What the exercise asks | Reproduce the source text from the records below character for character, omitting the pictures.

====

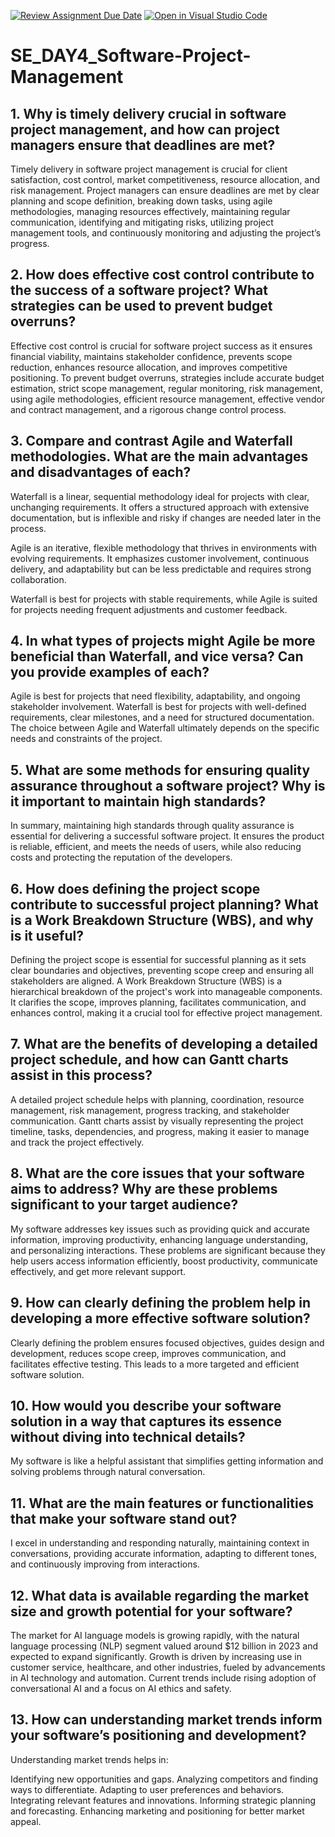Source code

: [![Review Assignment Due Date](https://classroom.github.com/assets/deadline-readme-button-22041afd0340ce965d47ae6ef1cefeee28c7c493a6346c4f15d667ab976d596c.svg)](https://classroom.github.com/a/9pw6JKcu)
[![Open in Visual Studio Code](https://classroom.github.com/assets/open-in-vscode-2e0aaae1b6195c2367325f4f02e2d04e9abb55f0b24a779b69b11b9e10269abc.svg)](https://classroom.github.com/online_ide?assignment_repo_id=15732551&assignment_repo_type=AssignmentRepo)
# SE_DAY4_Software-Project-Management
## 1. Why is timely delivery crucial in software project management, and how can project managers ensure that deadlines are met? 
Timely delivery in software project management is crucial for client satisfaction, cost control, market competitiveness, resource allocation, and risk management. Project managers can ensure deadlines are met by clear planning and scope definition, breaking down tasks, using agile methodologies, managing resources effectively, maintaining regular communication, identifying and mitigating risks, utilizing project management tools, and continuously monitoring and adjusting the project’s progress.
## 2. How does effective cost control contribute to the success of a software project? What strategies can be used to prevent budget overruns?
Effective cost control is crucial for software project success as it ensures financial viability, maintains stakeholder confidence, prevents scope reduction, enhances resource allocation, and improves competitive positioning. To prevent budget overruns, strategies include accurate budget estimation, strict scope management, regular monitoring, risk management, using agile methodologies, efficient resource management, effective vendor and contract management, and a rigorous change control process.
## 3. Compare and contrast Agile and Waterfall methodologies. What are the main advantages and disadvantages of each?
Waterfall is a linear, sequential methodology ideal for projects with clear, unchanging requirements. It offers a structured approach with extensive documentation, but is inflexible and risky if changes are needed later in the process.

Agile is an iterative, flexible methodology that thrives in environments with evolving requirements. It emphasizes customer involvement, continuous delivery, and adaptability but can be less predictable and requires strong collaboration.

Waterfall is best for projects with stable requirements, while Agile is suited for projects needing frequent adjustments and customer feedback.
## 4. In what types of projects might Agile be more beneficial than Waterfall, and vice versa? Can you provide examples of each?
Agile is best for projects that need flexibility, adaptability, and ongoing stakeholder involvement.
Waterfall is best for projects with well-defined requirements, clear milestones, and a need for structured documentation.
The choice between Agile and Waterfall ultimately depends on the specific needs and constraints of the project.
## 5. What are some methods for ensuring quality assurance throughout a software project? Why is it important to maintain high standards?
In summary, maintaining high standards through quality assurance is essential for delivering a successful software project. It ensures the product is reliable, efficient, and meets the needs of users, while also reducing costs and protecting the reputation of the developers.
## 6. How does defining the project scope contribute to successful project planning? What is a Work Breakdown Structure (WBS), and why is it useful?
Defining the project scope is essential for successful planning as it sets clear boundaries and objectives, preventing scope creep and ensuring all stakeholders are aligned. A Work Breakdown Structure (WBS) is a hierarchical breakdown of the project's work into manageable components. It clarifies the scope, improves planning, facilitates communication, and enhances control, making it a crucial tool for effective project management.
## 7. What are the benefits of developing a detailed project schedule, and how can Gantt charts assist in this process?
A detailed project schedule helps with planning, coordination, resource management, risk management, progress tracking, and stakeholder communication. Gantt charts assist by visually representing the project timeline, tasks, dependencies, and progress, making it easier to manage and track the project effectively.
## 8. What are the core issues that your software aims to address? Why are these problems significant to your target audience?
My software addresses key issues such as providing quick and accurate information, improving productivity, enhancing language understanding, and personalizing interactions. These problems are significant because they help users access information efficiently, boost productivity, communicate effectively, and get more relevant support.
## 9. How can clearly defining the problem help in developing a more effective software solution?
Clearly defining the problem ensures focused objectives, guides design and development, reduces scope creep, improves communication, and facilitates effective testing. This leads to a more targeted and efficient software solution.
## 10. How would you describe your software solution in a way that captures its essence without diving into technical details?
My software is like a helpful assistant that simplifies getting information and solving problems through natural conversation.
## 11. What are the main features or functionalities that make your software stand out?

I excel in understanding and responding naturally, maintaining context in conversations, providing accurate information, adapting to different tones, and continuously improving from interactions.
## 12. What data is available regarding the market size and growth potential for your software?
The market for AI language models is growing rapidly, with the natural language processing (NLP) segment valued around $12 billion in 2023 and expected to expand significantly. Growth is driven by increasing use in customer service, healthcare, and other industries, fueled by advancements in AI technology and automation. Current trends include rising adoption of conversational AI and a focus on AI ethics and safety.
## 13. How can understanding market trends inform your software’s positioning and development?
Understanding market trends helps in:

Identifying new opportunities and gaps.
Analyzing competitors and finding ways to differentiate.
Adapting to user preferences and behaviors.
Integrating relevant features and innovations.
Informing strategic planning and forecasting.
Enhancing marketing and positioning for better market appeal.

====

Exercise result |
Source code

: [![Review Assignment Due Date](https://classroom.github.com/assets/deadline-readme-button-22041afd0340ce965d47ae6ef1cefeee28c7c493a6346c4f15d667ab976d596c.svg)](https://classroom.github.com/a/9pw6JKcu)
[![Open in Visual Studio Code](https://classroom.github.com/assets/open-in-vscode-2e0aaae1b6195c2367325f4f02e2d04e9abb55f0b24a779b69b11b9e10269abc.svg)](https://classroom.github.com/online_ide?assignment_repo_id=15732551&assignment_repo_type=AssignmentRepo)
# SE_DAY4_Software-Project-Management
## 1. Why is timely delivery crucial in software project management, and how can project managers ensure that deadlines are met? 
Timely delivery in software project management is crucial for client satisfaction, cost control, market competitiveness, resource allocation, and risk management. Project managers can ensure deadlines are met by clear planning and scope definition, breaking down tasks, using agile methodologies, managing resources effectively, maintaining regular communication, identifying and mitigating risks, utilizing project management tools, and continuously monitoring and adjusting the project’s progress.
## 2. How does effective cost control contribute to the success of a software project? What strategies can be used to prevent budget overruns?
Effective cost control is crucial for software project success as it ensures financial viability, maintains stakeholder confidence, prevents scope reduction, enhances resource allocation, and improves competitive positioning. To prevent budget overruns, strategies include accurate budget estimation, strict scope management, regular monitoring, risk management, using agile methodologies, efficient resource management, effective vendor and contract management, and a rigorous change control process.
## 3. Compare and contrast Agile and Waterfall methodologies. What are the main advantages and disadvantages of each?
Waterfall is a linear, sequential methodology ideal for projects with clear, unchanging requirements. It offers a structured approach with extensive documentation, but is inflexible and risky if changes are needed later in the process.

Agile is an iterative, flexible methodology that thrives in environments with evolving requirements. It emphasizes customer involvement, continuous delivery, and adaptability but can be less predictable and requires strong collaboration.

Waterfall is best for projects with stable requirements, while Agile is suited for projects needing frequent adjustments and customer feedback.
## 4. In what types of projects might Agile be more beneficial than Waterfall, and vice versa? Can you provide examples of each?
Agile is best for projects that need flexibility, adaptability, and ongoing stakeholder involvement.
Waterfall is best for projects with well-defined requirements, clear milestones, and a need for structured documentation.
The choice between Agile and Waterfall ultimately depends on the specific needs and constraints of the project.
## 5. What are some methods for ensuring quality assurance throughout a software project? Why is it important to maintain high standards?
In summary, maintaining high standards through quality assurance is essential for delivering a successful software project. It ensures the product is reliable, efficient, and meets the needs of users, while also reducing costs and protecting the reputation of the developers.
## 6. How does defining the project scope contribute to successful project planning? What is a Work Breakdown Structure (WBS), and why is it useful?
Defining the project scope is essential for successful planning as it sets clear boundaries and objectives, preventing scope creep and ensuring all stakeholders are aligned. A Work Breakdown Structure (WBS) is a hierarchical breakdown of the project's work into manageable components. It clarifies the scope, improves planning, facilitates communication, and enhances control, making it a crucial tool for effective project management.
## 7. What are the benefits of developing a detailed project schedule, and how can Gantt charts assist in this process?
A detailed project schedule helps with planning, coordination, resource management, risk management, progress tracking, and stakeholder communication. Gantt charts assist by visually representing the project timeline, tasks, dependencies, and progress, making it easier to manage and track the project effectively.
## 8. What are the core issues that your software aims to address? Why are these problems significant to your target audience?
My software addresses key issues such as providing quick and accurate information, improving productivity, enhancing language understanding, and personalizing interactions. These problems are significant because they help users access information efficiently, boost productivity, communicate effectively, and get more relevant support.
## 9. How can clearly defining the problem help in developing a more effective software solution?
Clearly defining the problem ensures focused objectives, guides design and development, reduces scope creep, improves communication, and facilitates effective testing. This leads to a more targeted and efficient software solution.
## 10. How would you describe your software solution in a way that captures its essence without diving into technical details?
My software is like a helpful assistant that simplifies getting information and solving problems through natural conversation.
## 11. What are the main features or functionalities that make your software stand out?

I excel in understanding and responding naturally, maintaining context in conversations, providing accurate information, adapting to different tones, and continuously improving from interactions.
## 12. What data is available regarding the market size and growth potential for your software?
The market for AI language models is growing rapidly, with the natural language processing (NLP) segment valued around $12 billion in 2023 and expected to expand significantly. Growth is driven by increasing use in customer service, healthcare, and other industries, fueled by advancements in AI technology and automation. Current trends include rising adoption of conversational AI and a focus on AI ethics and safety.
## 13. How can understanding market trends inform your software’s positioning and development?
Understanding market trends helps in:

Identifying new opportunities and gaps.
Analyzing competitors and finding ways to differentiate.
Adapting to user preferences and behaviors.
Integrating relevant features and innovations.
Informing strategic planning and forecasting.
Enhancing marketing and positioning for better market appeal.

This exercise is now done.